*** Opening The data ***

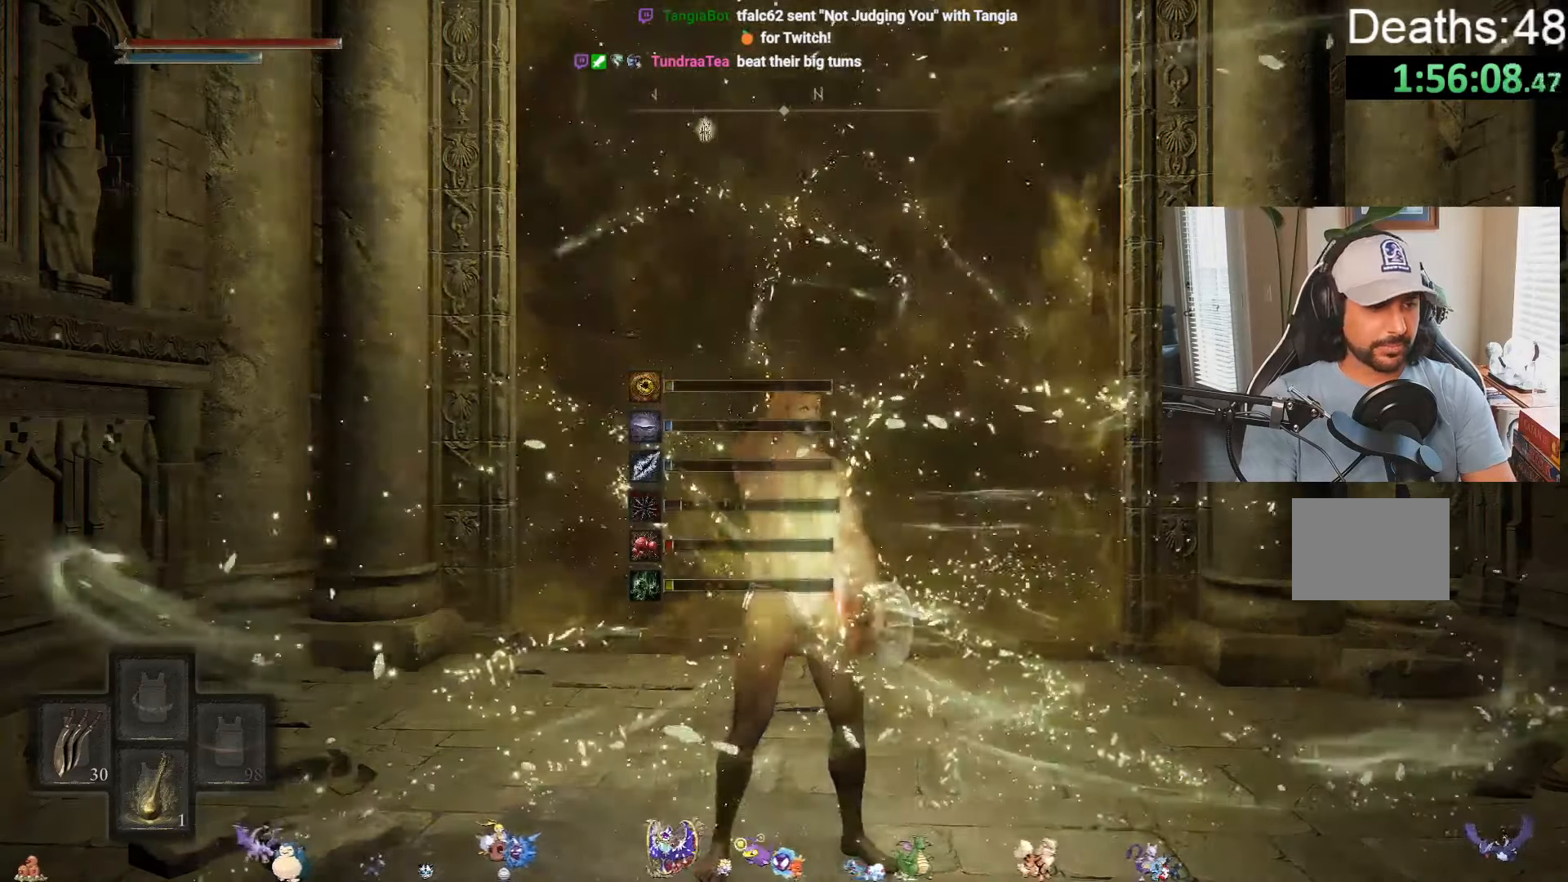
{"buttons": ["Y"], "left_stick": "center", "right_stick": "center", "events": []}
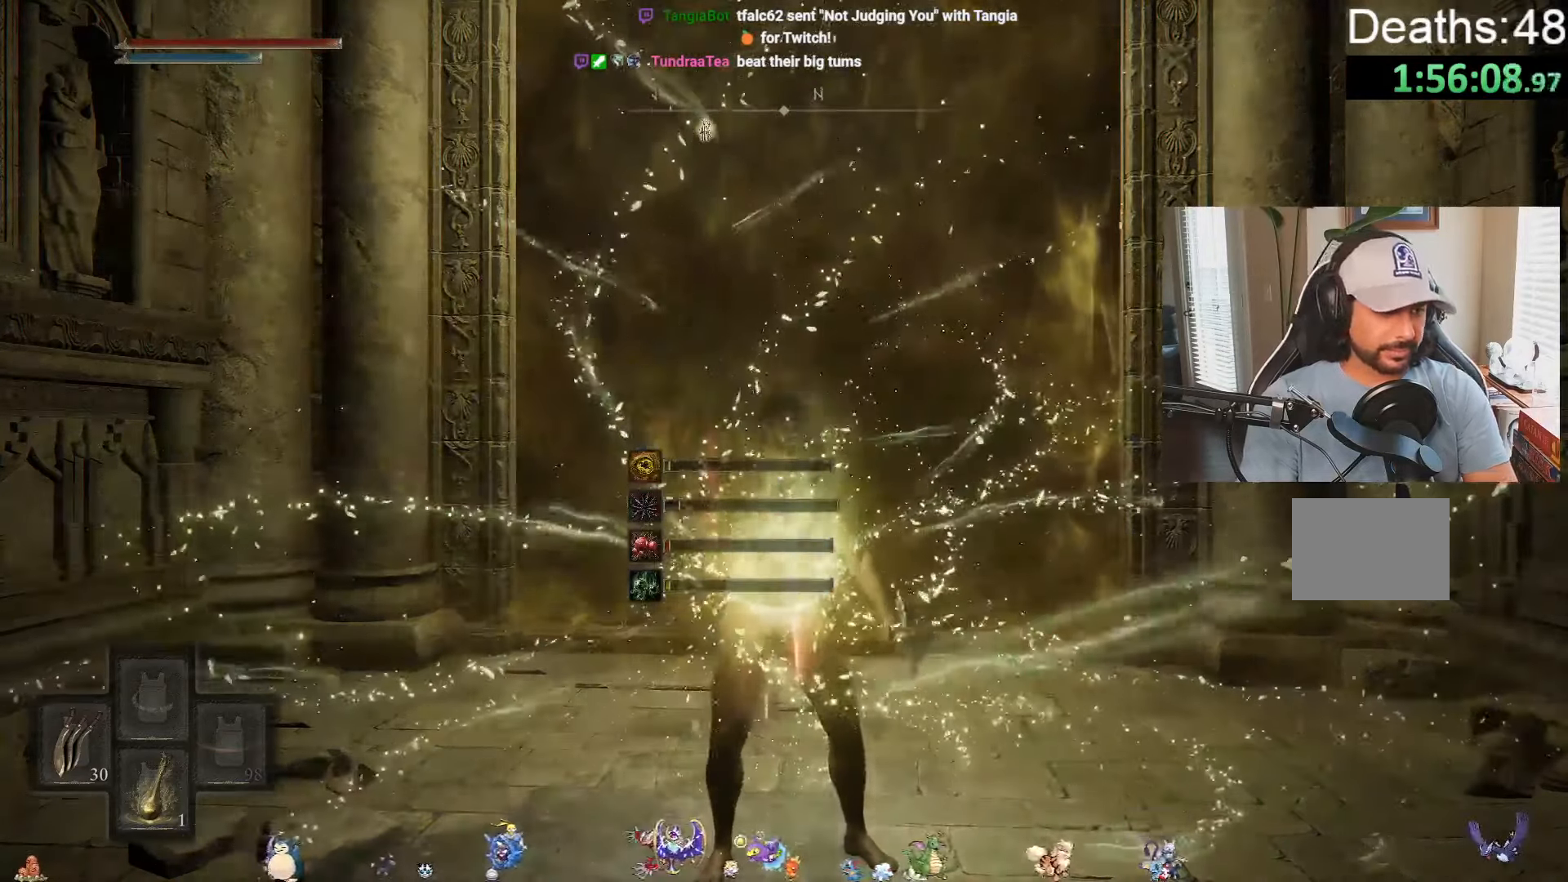
{"buttons": [], "left_stick": "center", "right_stick": "center", "events": [[417, "Y", "up"]]}
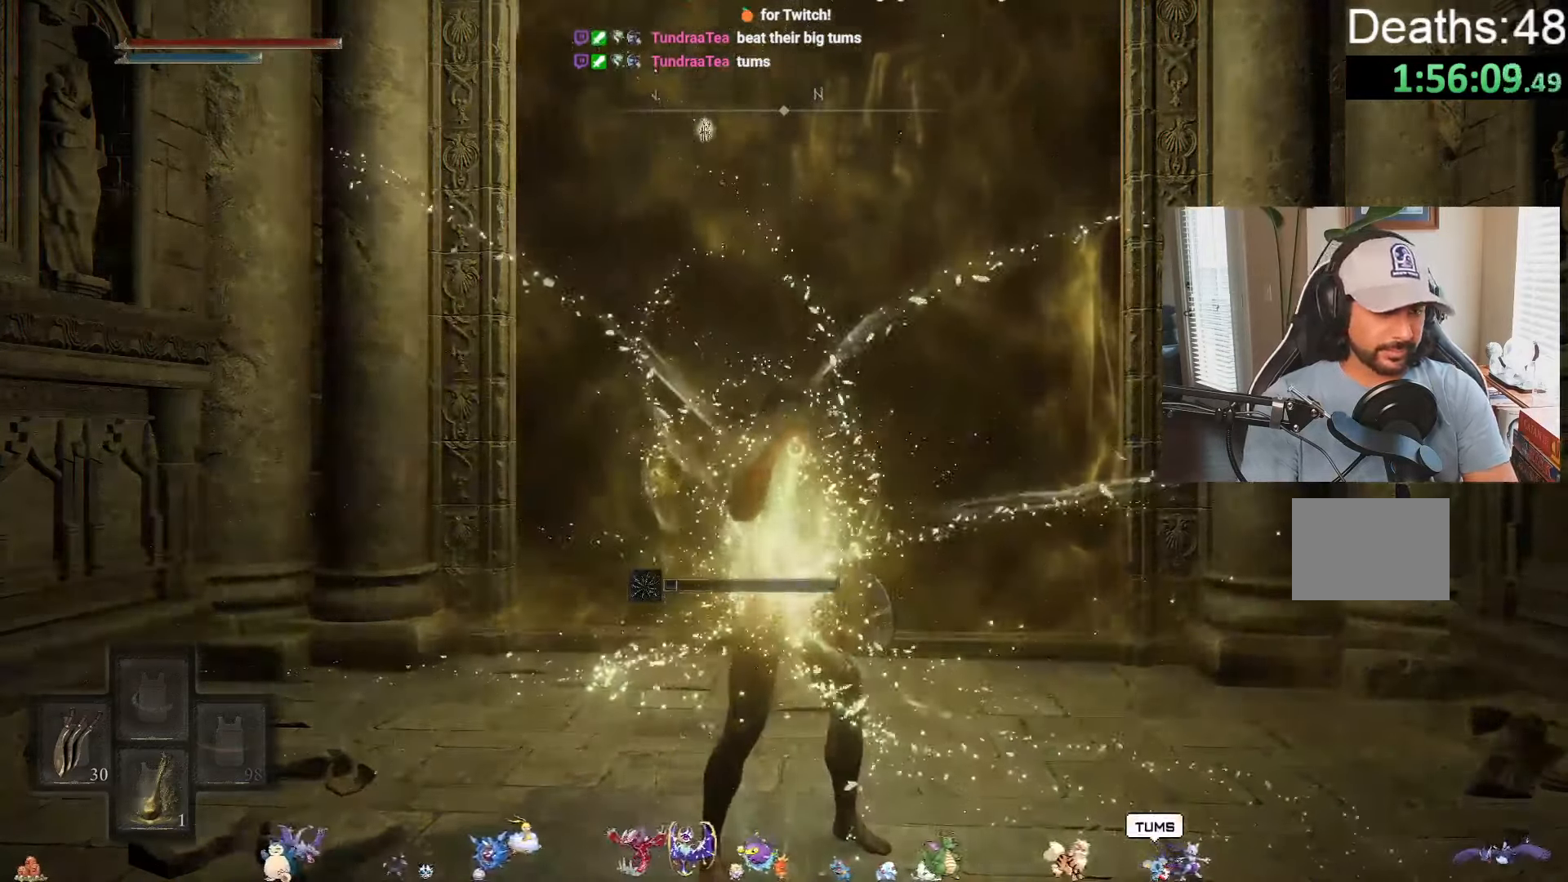
{"buttons": [], "left_stick": "up-left", "right_stick": "center", "events": [[267, "left_stick", "right"], [433, "left_stick", "up"], [500, "left_stick", "up-left"]]}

*** Closing The data ***

== Required work ==
Leave out the pictures and copy the rest of the material above exactly.

== Written reply ==
{"buttons": ["Y"], "left_stick": "center", "right_stick": "center", "events": []}
{"buttons": [], "left_stick": "center", "right_stick": "center", "events": [[417, "Y", "up"]]}
{"buttons": [], "left_stick": "up-left", "right_stick": "center", "events": [[267, "left_stick", "right"], [433, "left_stick", "up"], [500, "left_stick", "up-left"]]}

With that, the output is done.